Calvin, Aquinas and a Whopper with Cheese

"Be Your Way!" The new slogan sums up the philosophy that drives our public debate on morality

“You have a right, yea even a responsibility not to just “Have It Your Way,” but to “Be Your Way.” People “can and should live how they want anytime.” This makes the role of government and business the infinite proliferation of choices, a notion that’s in everything from our fast foods to our laws.”

 

“Have It Your Way!” You’ve heard it thousands of times. That’s because Burger King has been drumming it into our heads for forty years. But you’re not going to hear it any more. Burger King no longer wants you to “Have It Your Way!” That’s not good enough for you. From now on, “Be Your Way!”

According to Associated Press, Burger King wants to communicate that customers, “can and should live how they want anytime. It’s ok to not be perfect … Self-expression is most important and it’s our differences that make us individuals instead of robots.” It’s a matter of “making a connection with a person’s greater lifestyle.”

Yes, we’re talking validating existence with Whoppers. But, no, it’s not crazy.
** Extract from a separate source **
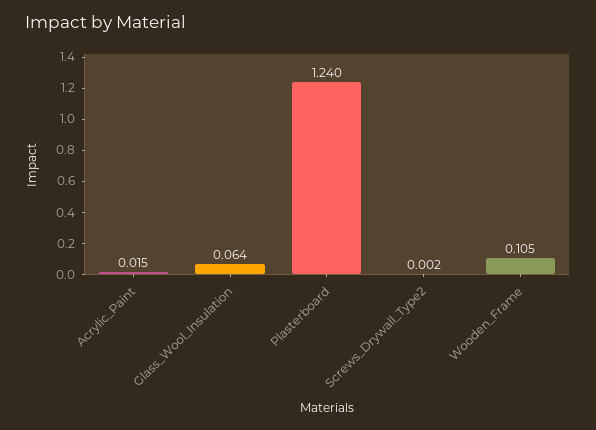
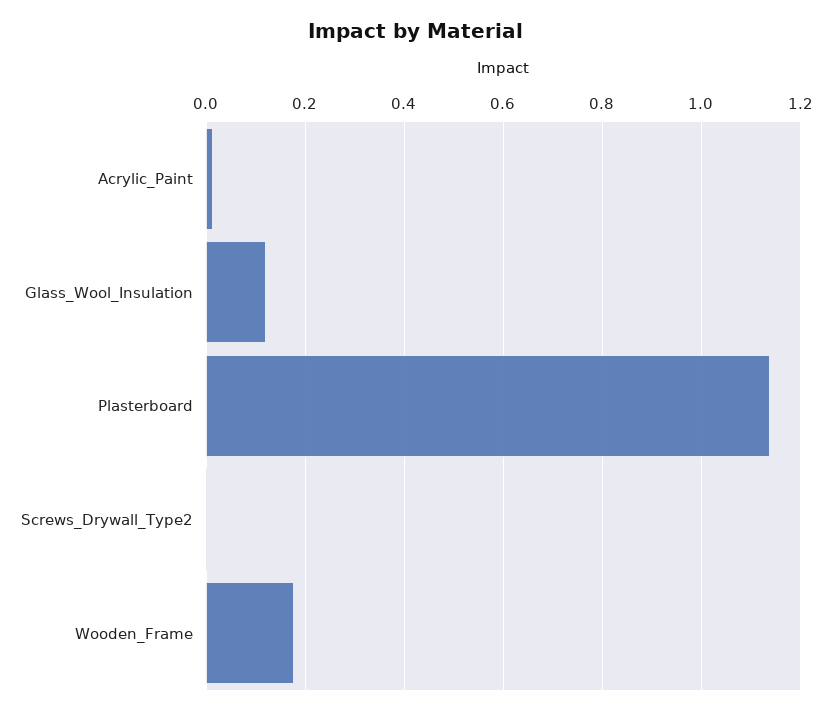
Glass_Wool_Insulation: 0.064 -> 0.12
Plasterboard: 1.24 -> 1.14
Wooden_Frame: 0.105 -> 0.18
The new slogan sums up the prevailing philosophy that drives our choices and much of our public debate on moral questions.

In his book, The Unintended Reformation: How a Religious Revolution Secularized Society, Notre Dame history professor Brad Gregory writes, “As [Alasdair] MacIntyre notes, the widespread default in Western societies at large is emotivism, an ethic of subjective, feelings-based, personal preference, which only exacerbates the unresolved and irresolvable [moral] disagreements. The de facto guideline for the living of human life in the Western world today seems simply to be ‘whatever makes you happy’—‘so long as you’re not hurting anyone else’—in which the criteria for happiness, too, are self-determined, self-reporting, and therefore immune to critique ….”

The result, as Gregory points out (again citing MacIntyre) is that questions of whether or not “Your Way” is good or bad, moral or immoral, acceptable in civil society or unacceptable in civil society are never resolved because they cannot be resolved. Marriage, life, immigration, education, sexuality, and anything else you can name including “Large or small fries?” are understood as nothing more than feelings-based personal preferences and, as modern psychology preaches, feelings can never be wrong.